Shrike wrote:Regardless of how it is done, the desirable outcome is that you code to an interface and have no knowledge of the implementation.
I agree.
Shrike wrote:Even a classname counts as implementation.
That is not an accurate statement. Class names by themselves are part of the interface of a class, along with the public members (and to subclasses non-private members) of the class. The reason why the original design is fixed to an implementation is that it relies on a concrete class instead of an interface, e.g., one specified by an abstract base class, interface construct, or even the interface of a polymorphic base class.
MelodyMaker wrote:Could it be the following one another solution?

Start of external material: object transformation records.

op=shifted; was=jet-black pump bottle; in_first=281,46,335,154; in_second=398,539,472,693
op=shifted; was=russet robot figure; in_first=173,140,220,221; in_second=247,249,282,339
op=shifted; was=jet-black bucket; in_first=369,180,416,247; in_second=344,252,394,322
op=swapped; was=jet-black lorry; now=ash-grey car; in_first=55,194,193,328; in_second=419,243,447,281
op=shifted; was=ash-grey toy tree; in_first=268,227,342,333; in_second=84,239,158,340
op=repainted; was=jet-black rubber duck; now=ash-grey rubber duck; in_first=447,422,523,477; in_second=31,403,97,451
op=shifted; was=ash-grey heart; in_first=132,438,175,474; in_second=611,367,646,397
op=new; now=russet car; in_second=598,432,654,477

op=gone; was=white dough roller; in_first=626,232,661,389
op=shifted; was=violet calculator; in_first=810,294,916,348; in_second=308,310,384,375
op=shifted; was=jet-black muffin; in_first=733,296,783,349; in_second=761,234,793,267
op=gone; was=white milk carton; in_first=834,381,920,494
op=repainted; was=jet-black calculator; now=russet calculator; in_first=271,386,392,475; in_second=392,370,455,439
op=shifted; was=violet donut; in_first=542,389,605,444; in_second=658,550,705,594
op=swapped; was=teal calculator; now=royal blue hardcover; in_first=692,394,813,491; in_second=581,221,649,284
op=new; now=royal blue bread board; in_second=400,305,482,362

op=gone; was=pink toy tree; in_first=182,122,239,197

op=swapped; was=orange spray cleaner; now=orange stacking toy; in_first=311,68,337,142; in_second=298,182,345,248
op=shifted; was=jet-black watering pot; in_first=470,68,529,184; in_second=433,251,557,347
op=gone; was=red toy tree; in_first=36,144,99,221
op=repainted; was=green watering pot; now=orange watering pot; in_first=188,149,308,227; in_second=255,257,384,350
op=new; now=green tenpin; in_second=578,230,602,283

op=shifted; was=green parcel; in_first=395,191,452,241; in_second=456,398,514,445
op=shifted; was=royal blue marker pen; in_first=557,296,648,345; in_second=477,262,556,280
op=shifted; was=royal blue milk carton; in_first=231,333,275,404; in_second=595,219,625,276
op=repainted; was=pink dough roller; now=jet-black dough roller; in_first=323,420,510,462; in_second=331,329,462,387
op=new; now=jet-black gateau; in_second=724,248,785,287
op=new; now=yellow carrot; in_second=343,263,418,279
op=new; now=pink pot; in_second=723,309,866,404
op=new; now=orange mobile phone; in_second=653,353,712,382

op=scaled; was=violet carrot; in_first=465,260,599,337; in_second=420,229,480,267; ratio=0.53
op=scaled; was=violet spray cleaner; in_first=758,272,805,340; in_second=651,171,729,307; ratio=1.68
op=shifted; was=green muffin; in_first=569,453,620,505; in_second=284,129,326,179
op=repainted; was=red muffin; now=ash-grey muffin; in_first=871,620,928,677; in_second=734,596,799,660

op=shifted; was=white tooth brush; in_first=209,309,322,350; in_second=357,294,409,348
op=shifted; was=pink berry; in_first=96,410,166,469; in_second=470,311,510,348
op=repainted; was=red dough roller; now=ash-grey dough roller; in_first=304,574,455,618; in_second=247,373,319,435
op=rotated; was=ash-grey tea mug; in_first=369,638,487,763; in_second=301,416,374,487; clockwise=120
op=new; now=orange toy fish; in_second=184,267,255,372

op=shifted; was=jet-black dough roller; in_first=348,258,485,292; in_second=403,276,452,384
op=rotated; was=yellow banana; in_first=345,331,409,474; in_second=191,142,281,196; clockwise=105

If all the member functions in your abstract base class are abstract, then you may be better off just turning it into an interface, e.g.,
interface Database {
function query($query, $line = '', $file = '');
function fetchArray($mode = '');
// ...
static function getInstance();
}
class mysqliDB implements Database {
private function __construct() { /* ... */}
public function query($query, $line = '', $file = '') { /* ... */}
public function fetchArray($mode = '') { /* ... */ }
// ...
public static function getInstance() { /* ... */ }
}
Could this be a correct solution?
It is correct, but this is a question of design, so correctness is a given. The limitation of your suggested design is that you are limiting the storage to a database. Shrike's suggestion is to construct a simple persistence framework for flexibility.
Also, it would be good to pass the database/persistence object to the constructor so that the SessionManager will always have a database/persistence object.